# TEXT EXTRACT
[START]

A trio of academics have gotten tons of new data on police shootings—including nonfatal ones—by filing requests with cities across the country. They’ve published a book about it and, to their immense credit, made their data and code public.
I’ll have a normal review of Deadly Force soon. But here, digging into the new dataset, I’ll take a skeptical look at some of their evidence of unjustifiable racial disparities. These points are too far in the weeds for a general audience.
Essentially, in analyses presented in Chapters 5 and 6, the authors find that African-Americans are disproportionately shot by the police even after accounting for crime rates in various ways. My overall concern with this approach is that it’s hard to tell what kind of crime rates one should account for: Crimes, and even violent crimes specifically, vary markedly in both their level of violence and in their racial offending disparities.
My more specific concern is that, in some of the book’s most striking charts, the authors severely underestimate the percentage of criminal offenders who are black by including large numbers of individuals with unknown races in the denominator.
***
First, a bit of background on the “benchmarking” approach in studies of bias in police shootings.
Here’s a chart I made for a report a few years back. It shows how fatal police shootings compare, demographically, with various potential benchmark populations, ranging from America as a whole to cop killers:
Obviously, it makes a huge difference which one you pick, and in truth, none of them is a perfect stand-in for people who’d be killed by the police in a world without racial bias. Many people shot by police are at the extreme high end of the violence spectrum—attacking armed cops—but there are also those having mental-health crises, not to mention cases where cops misjudge threats, overreact, act abusively, or catch innocent people with stray bullets (which are all bad but are different from racial bias). Situations that lead to police shootings are a complicated blend of other problems, and each problem has a somewhat different underlying racial mix.
And oddly, in terms of crime-rate comparisons, the more selective you think police are in whom they shoot, the higher the black share you might expect: The most extreme benchmarks, such as murder offenders and cop-killers, tend to have quite high black shares. If you treat either of those as the definitive benchmark (which you should not), the black share of fatal police shootings is actually “too low.”

[END]

# EXTRACTED DATA

[START]

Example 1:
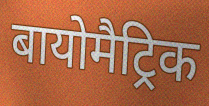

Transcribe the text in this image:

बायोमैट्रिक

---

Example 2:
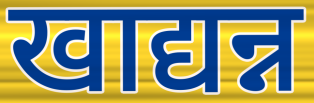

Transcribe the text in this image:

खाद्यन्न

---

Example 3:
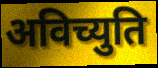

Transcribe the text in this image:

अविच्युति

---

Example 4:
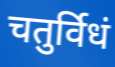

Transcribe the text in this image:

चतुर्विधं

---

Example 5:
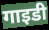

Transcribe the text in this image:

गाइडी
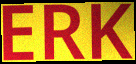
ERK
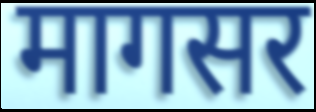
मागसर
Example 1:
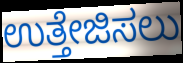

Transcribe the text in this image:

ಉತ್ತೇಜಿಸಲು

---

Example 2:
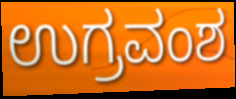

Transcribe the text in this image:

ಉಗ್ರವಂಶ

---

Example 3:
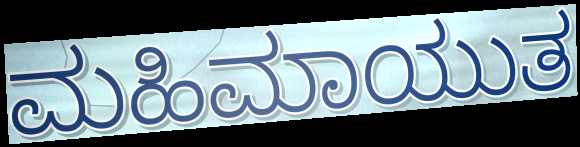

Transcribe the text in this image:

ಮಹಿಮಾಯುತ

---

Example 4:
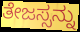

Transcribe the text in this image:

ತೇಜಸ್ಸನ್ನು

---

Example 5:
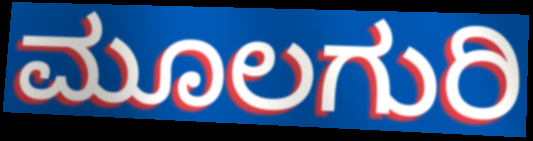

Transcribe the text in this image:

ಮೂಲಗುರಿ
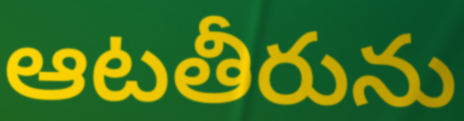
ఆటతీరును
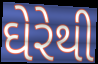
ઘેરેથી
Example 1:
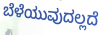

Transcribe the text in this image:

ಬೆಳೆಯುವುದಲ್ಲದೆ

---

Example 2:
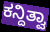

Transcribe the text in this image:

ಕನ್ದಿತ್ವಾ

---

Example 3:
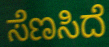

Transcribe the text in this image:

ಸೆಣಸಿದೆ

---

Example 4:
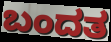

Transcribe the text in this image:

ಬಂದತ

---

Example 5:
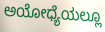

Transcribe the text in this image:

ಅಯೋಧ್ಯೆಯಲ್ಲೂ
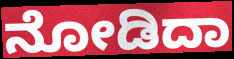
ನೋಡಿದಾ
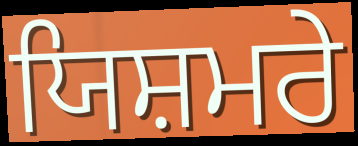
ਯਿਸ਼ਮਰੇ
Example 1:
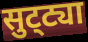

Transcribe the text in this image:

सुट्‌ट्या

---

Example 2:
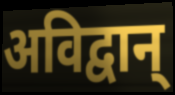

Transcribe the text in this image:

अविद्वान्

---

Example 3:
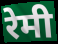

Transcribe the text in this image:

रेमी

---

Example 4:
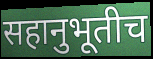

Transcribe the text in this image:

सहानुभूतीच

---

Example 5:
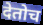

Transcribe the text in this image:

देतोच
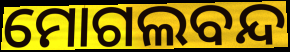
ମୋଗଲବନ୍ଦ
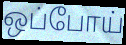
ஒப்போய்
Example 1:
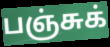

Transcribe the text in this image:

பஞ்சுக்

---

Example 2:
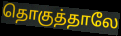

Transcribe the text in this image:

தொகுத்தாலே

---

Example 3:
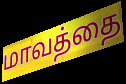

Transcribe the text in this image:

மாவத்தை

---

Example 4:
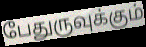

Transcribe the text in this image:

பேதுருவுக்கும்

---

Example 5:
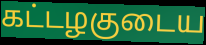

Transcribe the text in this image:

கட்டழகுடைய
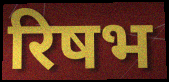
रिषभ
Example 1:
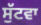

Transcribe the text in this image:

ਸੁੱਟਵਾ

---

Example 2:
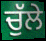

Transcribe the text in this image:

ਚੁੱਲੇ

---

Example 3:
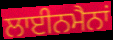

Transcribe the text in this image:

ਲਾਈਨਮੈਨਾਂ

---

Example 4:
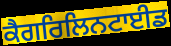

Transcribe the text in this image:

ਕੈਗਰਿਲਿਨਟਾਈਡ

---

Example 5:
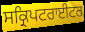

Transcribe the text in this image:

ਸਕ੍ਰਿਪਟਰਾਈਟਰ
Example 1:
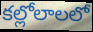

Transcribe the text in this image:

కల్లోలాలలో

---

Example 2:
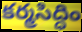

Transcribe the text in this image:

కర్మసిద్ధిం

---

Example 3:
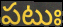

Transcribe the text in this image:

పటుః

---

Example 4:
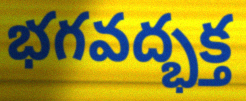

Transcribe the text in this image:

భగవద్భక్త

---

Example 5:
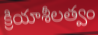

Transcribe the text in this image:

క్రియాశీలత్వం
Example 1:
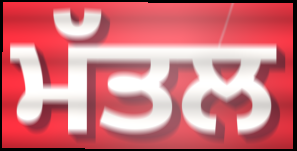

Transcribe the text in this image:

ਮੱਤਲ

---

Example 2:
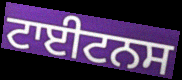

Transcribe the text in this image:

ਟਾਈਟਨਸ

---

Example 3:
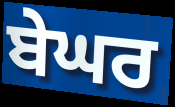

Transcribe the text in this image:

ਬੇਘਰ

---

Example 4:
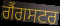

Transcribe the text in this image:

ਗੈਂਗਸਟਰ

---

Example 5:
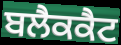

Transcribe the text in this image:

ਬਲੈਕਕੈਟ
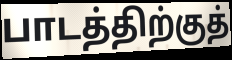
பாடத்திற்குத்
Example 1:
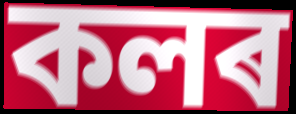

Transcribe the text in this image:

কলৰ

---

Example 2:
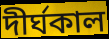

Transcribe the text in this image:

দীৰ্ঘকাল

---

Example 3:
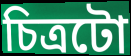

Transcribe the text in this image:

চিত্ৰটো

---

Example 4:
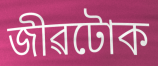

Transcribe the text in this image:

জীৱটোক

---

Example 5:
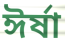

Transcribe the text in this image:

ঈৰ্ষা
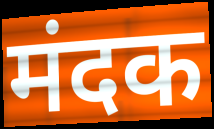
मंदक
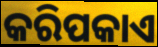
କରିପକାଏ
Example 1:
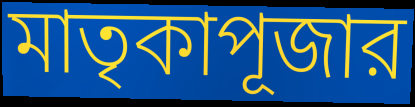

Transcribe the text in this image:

[END]
[START]

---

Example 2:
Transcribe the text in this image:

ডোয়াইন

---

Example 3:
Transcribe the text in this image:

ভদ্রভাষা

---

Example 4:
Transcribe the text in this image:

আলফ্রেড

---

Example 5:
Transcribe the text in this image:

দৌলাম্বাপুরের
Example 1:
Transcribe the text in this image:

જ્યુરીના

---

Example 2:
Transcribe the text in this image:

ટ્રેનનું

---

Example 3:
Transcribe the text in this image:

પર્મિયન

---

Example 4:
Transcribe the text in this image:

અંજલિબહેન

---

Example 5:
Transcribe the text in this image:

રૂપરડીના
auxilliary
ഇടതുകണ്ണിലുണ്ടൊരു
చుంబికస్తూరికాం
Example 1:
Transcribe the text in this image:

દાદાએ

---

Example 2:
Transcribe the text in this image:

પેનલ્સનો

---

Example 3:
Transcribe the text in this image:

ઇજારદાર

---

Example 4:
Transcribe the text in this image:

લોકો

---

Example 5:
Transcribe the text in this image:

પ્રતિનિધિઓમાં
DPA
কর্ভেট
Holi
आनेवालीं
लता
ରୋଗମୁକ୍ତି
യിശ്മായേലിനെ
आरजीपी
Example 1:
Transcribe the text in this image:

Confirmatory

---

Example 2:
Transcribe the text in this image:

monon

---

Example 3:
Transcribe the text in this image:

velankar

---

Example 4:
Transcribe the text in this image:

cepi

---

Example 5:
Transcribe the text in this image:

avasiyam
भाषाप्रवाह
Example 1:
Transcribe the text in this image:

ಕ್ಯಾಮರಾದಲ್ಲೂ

[END]

# WHAT IS ASKED
A) In the text on police shootings, which chapters of the book contain the analyses that find African-Americans are disproportionately shot by police?
B) Rewrite the police-shootings text starting with "I’ll have a" and going on through "racial offending disparities.", putting "offending rates" in place of "crime rates".
C) Does the text on police shootings support each statement below? Answer yes or no for each and quote the words of the text that settle it.
(i) The book's authors kept their data and code private.
(ii) The new data include nonfatal police shootings.
(iii) Cop-killers tend to have a quite high black share.

# SOLUTIONS PER TASK
A) Chapters 5 and 6.

B)
I’ll have a normal review of Deadly Force soon. But here, digging into the new dataset, I’ll take a skeptical look at some of their evidence of unjustifiable racial disparities. These points are too far in the weeds for a general audience.
Essentially, in analyses presented in Chapters 5 and 6, the authors find that African-Americans are disproportionately shot by the police even after accounting for offending rates in various ways. My overall concern with this approach is that it’s hard to tell what kind of offending rates one should account for: Crimes, and even violent crimes specifically, vary markedly in both their level of violence and in their racial offending disparities.

C)
(i) No: "made their data and code public."
(ii) Yes: "including nonfatal ones"
(iii) Yes: "The most extreme benchmarks, such as murder offenders and cop-killers, tend to have quite high black shares."